Un rapprochement européen présenté comme une nécessité

Keir Starmer a affirmé que l’intérêt national à long terme du Royaume-Uni exigeait un partenariat plus étroit avec l’Union européenne, en invoquant la guerre au Moyen-Orient et une situation internationale de plus en plus instable. Comme souvent en période de crise, tout le monde redécouvre soudain les vertus de la coopération.

Selon le Premier ministre, le conflit a poussé son gouvernement à remettre au premier plan des liens plus « ambitieux » avec l’Europe, à la fois sur le plan économique et en matière de défense. Il a ajouté que la manière dont le Royaume-Uni sortirait de cette période « définirait le pays pour une génération ».

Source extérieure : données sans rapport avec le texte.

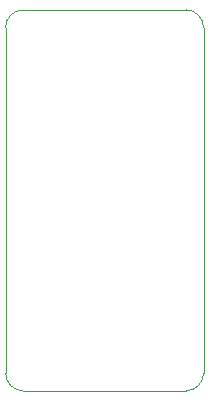
<source format=gm1>
G04 #@! TF.GenerationSoftware,KiCad,Pcbnew,7.0.8*
G04 #@! TF.CreationDate,2024-04-19T19:22:22-04:00*
G04 #@! TF.ProjectId,PMB,504d422e-6b69-4636-9164-5f7063625858,rev?*
G04 #@! TF.SameCoordinates,Original*
G04 #@! TF.FileFunction,Profile,NP*
%FSLAX46Y46*%
G04 Gerber Fmt 4.6, Leading zero omitted, Abs format (unit mm)*
G04 Created by KiCad (PCBNEW 7.0.8) date 2024-04-19 19:22:22*
%MOMM*%
%LPD*%
G01*
G04 APERTURE LIST*
G04 #@! TA.AperFunction,Profile*
%ADD10C,0.100000*%
G04 #@! TD*
G04 APERTURE END LIST*
D10*
X163854000Y-111506000D02*
G75*
G03*
X165354000Y-110006000I0J1500000D01*
G01*
X165354000Y-80748000D02*
G75*
G03*
X163854000Y-79248000I-1500000J0D01*
G01*
X165354000Y-80748000D02*
X165354000Y-110006000D01*
X148590000Y-110006000D02*
G75*
G03*
X150090000Y-111506000I1500000J0D01*
G01*
X163854000Y-111506000D02*
X150090000Y-111506000D01*
X150090000Y-79248000D02*
G75*
G03*
X148590000Y-80748000I0J-1500000D01*
G01*
X150090000Y-79248000D02*
X163854000Y-79248000D01*
X148590000Y-110006000D02*
X148590000Y-80748000D01*
M02*

</source>
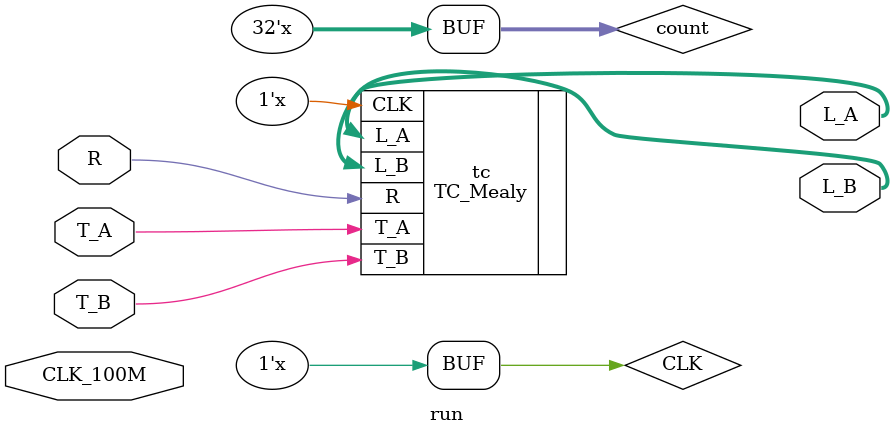
<source format=v>
`timescale 1ns / 1ps
module run(
  input wire CLK_100M,
  input wire R,
  input wire T_A, T_B,
  output wire[2:0] L_A,
  output wire[2:0] L_B
);

  reg[31:0] count; // Count of the clock pulse from 100M clock
  reg CLK;         // Inner clock of tick per 5 seconds
  
  // Instance
  TC_Mealy tc(
    .CLK(CLK),
    .R(R),
    .T_A(T_A), .T_B(T_B),
    .L_A(L_A), .L_B(L_B)
  );
  
  // Initialization
  initial begin
    // Init: clock pulse count begins with 0
    count <= 0;
    
    // Init: inner clock begins with low level
    CLK <= 1'b0;
  end
  
  // Clock transformation
  always@(CLK_100M) begin
    count = count + 1;
    if(count == 500000000) CLK = !CLK;
  end

endmodule

</source>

Hormuz au centre des discussions

Lors d’une allocution à Downing Street, Starmer a aussi annoncé que le ministre des affaires étrangères réunirait d’autres pays plus tard dans la semaine afin de discuter des moyens de débloquer le détroit d’Hormuz, passage maritime stratégique.

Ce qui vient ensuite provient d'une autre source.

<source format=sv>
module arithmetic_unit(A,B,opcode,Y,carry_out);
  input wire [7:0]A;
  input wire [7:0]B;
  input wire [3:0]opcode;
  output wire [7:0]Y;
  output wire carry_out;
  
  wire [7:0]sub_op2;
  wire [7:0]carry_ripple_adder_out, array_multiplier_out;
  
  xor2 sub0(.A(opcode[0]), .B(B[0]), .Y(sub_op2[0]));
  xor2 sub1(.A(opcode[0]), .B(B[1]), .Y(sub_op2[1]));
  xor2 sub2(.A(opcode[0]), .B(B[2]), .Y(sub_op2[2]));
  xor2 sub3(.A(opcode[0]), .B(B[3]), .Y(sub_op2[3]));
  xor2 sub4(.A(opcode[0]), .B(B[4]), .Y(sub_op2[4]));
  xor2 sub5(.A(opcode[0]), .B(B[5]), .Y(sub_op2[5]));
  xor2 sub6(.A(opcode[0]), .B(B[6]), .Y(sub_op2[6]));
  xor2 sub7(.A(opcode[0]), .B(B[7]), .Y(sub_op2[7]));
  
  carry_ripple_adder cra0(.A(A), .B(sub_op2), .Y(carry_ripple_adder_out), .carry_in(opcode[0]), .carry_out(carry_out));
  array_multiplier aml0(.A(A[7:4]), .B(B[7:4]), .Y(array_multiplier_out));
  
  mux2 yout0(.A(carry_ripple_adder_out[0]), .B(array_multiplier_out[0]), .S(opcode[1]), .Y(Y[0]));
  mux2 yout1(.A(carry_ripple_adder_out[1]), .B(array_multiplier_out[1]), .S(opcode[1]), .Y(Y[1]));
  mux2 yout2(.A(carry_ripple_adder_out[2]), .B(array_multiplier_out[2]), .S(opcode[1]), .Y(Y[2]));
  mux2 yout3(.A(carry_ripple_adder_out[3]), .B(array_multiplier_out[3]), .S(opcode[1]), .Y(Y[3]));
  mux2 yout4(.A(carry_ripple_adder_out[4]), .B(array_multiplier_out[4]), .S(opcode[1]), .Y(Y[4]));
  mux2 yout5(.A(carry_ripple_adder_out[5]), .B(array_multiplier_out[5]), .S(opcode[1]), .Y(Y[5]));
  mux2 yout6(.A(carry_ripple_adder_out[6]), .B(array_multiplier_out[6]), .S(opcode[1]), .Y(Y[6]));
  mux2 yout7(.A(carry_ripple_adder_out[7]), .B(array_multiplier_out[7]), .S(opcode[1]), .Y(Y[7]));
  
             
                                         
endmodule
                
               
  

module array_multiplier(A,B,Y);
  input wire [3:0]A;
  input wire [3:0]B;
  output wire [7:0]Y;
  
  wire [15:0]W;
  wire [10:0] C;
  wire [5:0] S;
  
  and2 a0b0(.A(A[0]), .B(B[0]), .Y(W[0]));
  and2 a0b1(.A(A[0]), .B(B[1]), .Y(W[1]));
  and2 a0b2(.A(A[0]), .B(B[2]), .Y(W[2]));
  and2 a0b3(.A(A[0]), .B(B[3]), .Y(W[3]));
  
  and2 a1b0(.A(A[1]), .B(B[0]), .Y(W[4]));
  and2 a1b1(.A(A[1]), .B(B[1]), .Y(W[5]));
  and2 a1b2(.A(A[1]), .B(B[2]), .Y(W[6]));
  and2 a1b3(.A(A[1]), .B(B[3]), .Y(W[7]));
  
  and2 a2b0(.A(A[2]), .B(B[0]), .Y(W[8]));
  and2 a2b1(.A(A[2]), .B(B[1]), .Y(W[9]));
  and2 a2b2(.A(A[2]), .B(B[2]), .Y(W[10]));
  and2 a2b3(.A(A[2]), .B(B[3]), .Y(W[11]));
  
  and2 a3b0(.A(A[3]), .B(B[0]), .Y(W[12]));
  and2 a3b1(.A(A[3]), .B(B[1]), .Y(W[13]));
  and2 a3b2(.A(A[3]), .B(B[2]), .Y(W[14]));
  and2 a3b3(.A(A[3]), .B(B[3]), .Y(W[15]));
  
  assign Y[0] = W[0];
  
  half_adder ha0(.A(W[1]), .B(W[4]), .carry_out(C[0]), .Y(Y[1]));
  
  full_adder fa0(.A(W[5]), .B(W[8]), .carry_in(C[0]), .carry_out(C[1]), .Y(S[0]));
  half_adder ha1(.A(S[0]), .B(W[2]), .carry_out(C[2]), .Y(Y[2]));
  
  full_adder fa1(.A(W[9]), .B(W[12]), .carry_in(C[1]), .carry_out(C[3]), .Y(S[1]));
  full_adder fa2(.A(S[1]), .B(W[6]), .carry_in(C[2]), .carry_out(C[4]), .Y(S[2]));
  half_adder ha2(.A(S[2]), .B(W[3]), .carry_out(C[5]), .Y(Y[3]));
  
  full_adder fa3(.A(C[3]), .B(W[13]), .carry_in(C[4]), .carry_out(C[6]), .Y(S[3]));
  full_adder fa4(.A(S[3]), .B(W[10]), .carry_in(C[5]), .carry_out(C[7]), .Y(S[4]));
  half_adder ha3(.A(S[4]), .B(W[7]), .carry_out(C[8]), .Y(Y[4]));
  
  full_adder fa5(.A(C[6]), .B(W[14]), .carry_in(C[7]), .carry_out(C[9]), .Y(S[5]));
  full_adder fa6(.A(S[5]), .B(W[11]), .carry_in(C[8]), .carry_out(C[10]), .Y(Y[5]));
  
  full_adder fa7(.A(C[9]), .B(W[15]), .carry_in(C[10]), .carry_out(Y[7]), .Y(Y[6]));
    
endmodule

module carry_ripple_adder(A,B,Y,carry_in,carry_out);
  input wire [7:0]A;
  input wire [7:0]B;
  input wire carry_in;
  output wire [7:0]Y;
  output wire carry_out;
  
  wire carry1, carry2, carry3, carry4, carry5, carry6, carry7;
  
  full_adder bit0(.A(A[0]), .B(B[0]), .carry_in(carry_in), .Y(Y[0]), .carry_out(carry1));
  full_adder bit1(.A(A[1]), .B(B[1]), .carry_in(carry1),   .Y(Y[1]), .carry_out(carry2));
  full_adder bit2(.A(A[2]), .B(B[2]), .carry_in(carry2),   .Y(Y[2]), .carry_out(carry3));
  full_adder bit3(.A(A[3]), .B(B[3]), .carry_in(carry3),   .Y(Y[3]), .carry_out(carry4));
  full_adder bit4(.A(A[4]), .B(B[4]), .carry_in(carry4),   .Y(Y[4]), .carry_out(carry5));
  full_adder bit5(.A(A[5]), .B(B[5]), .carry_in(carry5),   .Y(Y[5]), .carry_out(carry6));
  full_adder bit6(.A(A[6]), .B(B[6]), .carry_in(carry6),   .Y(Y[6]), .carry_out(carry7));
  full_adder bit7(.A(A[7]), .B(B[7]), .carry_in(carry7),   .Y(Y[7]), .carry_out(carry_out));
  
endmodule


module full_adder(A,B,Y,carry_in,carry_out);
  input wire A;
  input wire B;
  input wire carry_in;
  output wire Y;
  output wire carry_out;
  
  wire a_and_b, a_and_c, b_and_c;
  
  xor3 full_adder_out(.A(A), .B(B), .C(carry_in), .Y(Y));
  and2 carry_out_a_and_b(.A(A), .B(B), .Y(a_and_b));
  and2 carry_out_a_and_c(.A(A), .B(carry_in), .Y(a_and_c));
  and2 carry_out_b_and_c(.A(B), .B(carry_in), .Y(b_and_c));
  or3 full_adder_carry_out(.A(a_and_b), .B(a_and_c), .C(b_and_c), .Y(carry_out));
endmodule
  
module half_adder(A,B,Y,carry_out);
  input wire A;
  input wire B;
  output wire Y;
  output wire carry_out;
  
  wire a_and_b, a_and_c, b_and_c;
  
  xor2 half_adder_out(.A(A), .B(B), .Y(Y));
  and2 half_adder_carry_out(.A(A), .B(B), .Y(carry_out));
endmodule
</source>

Après cette réunion, a-t-il précisé, des planificateurs militaires seront également convoqués pour examiner comment mobiliser les capacités britanniques et rendre le détroit accessible et sûr une fois les combats terminés.

« Je dois être franc avec les gens, ce ne sera pas facile », a-t-il reconnu.

Vers une relation plus étroite avec l’Europe

Le chef du gouvernement a donné ce qui ressemble à l’indice le plus net d’un éloignement progressif des États-Unis, en décrivant l’avenir du Royaume-Uni comme davantage lié à l’Europe, à l’approche d’un sommet avec l’Union européenne après la réunion de « réinitialisation » organisée l’an dernier dans le cadre de l’après-Brexit.

« Le Brexit a profondément nui à notre économie », a-t-il déclaré, ajoutant que les possibilités de renforcer la sécurité et de faire baisser le coût de la vie étaient trop importantes pour être ignorées.

Il a ensuite insisté sur le fait que le sommet à venir ne servirait pas seulement à entériner les engagements déjà pris lors de la rencontre de l’an dernier. Londres veut, selon lui, aller plus loin :

  • une coopération économique plus étroite ;
  • une coopération renforcée en matière de sécurité ;
  • un partenariat fondé sur des valeurs, des intérêts et un avenir communs.

Starmer a présenté cette perspective comme une réponse adaptée à « un monde dangereux » que le Royaume-Uni et l’UE doivent traverser ensemble.

Réponse aux questions sur Trump et l’Otan

Interrogé sur le fait de savoir si ce changement de cap était lié à sa relation visiblement plus tendue avec Donald Trump, qui critique régulièrement le Royaume-Uni et Starmer lui-même, le Premier ministre a répondu qu’une coopération paneuropéenne accrue allait dans l’intérêt de tous.

Il a même soutenu qu’un tel mouvement pourrait renforcer la relation avec les États-Unis.

Enfin, à propos des déclarations de Trump selon lesquelles il envisageait sérieusement un retrait américain de l’Otan, Starmer a insisté sur le fait qu’il agirait dans l’intérêt britannique, quels que soient les « bruits » autour de lui.

« Quelle que soit la pression exercée sur moi ou sur d’autres, quel que soit le bruit, je prendrai les décisions dans l’intérêt national britannique », a-t-il déclaré.